[Opening EXCERPTED TEXT section]

Tuesday, June 5, 2012

Scrum Fundamentals for Teams

Today I joined one day training about "Scrum Fundamentals for Teams". Throughout the sessions and exercises, I got some general idea about Agile and Scrum from delivery team perspective. The learning course included the following areas

Principles of Agile
Agile - uncovering better ways of developing software by doing it and helping others do it. There are 12 principes behind the Agile manifesto.

Individuals and interactions over processes and tools
Working software over comprehensive documentation
Customer collaboration over contract negotiation
Responding to change over following a plan

Agile & Scrum Vocabulary
User stories - lightweight requirements structure focusing on stakeholders and value (who, what, why)
Acceptance Criteria - agreements of functional expectations between PO and delivery team (DT), represents external quality
Definition of Done - description of the work that is accomplished by the team for each story, represents internal quality
Points - a relative estimate of product backlog items
Velocity - the measure of work from product backlog accepted by PO each sprint
Impediments - blocking problem preventing team achieving higher performance
Sprint - a timebox a.k.a an iteration
Sprint Goal - business value based desc of each sprint goal

Scrum Framework
Scrum is a framework, extremely simple, part of Agile umbrella, based on self-organizing, cross functional teams iterative & incremental delivery.

[Closing EXCERPTED TEXT section]

• _ACTIVITIES_:
1. Summarize the Scrum training notes in two sentences.
2. According to the Scrum training notes, how did the writer come to have a general idea about Agile and Scrum? Answer in one or two sentences.
The items after the Scrum training notes have no connection to them.

[Opening EXCERPTED RECORDS section]

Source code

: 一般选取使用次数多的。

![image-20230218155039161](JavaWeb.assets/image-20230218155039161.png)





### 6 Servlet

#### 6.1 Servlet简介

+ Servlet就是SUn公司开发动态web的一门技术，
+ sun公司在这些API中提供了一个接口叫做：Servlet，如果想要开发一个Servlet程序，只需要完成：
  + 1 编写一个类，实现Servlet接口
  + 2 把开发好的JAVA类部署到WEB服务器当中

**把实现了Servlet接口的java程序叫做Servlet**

[Closing EXCERPTED RECORDS section]

• _ANSWERS FOR THE TASKS_:
1. The writer attended a one-day training called "Scrum Fundamentals for Teams" and gained a general idea of Agile and Scrum from a delivery team perspective. The course covered the principles of Agile, Agile and Scrum vocabulary such as user stories, points, velocity and sprints, and the Scrum framework, which is described as a simple framework under the Agile umbrella based on self-organizing, cross-functional teams and iterative, incremental delivery.

2. The writer gained it through the sessions and exercises of a one-day training called "Scrum Fundamentals for Teams." That idea was from a delivery team perspective.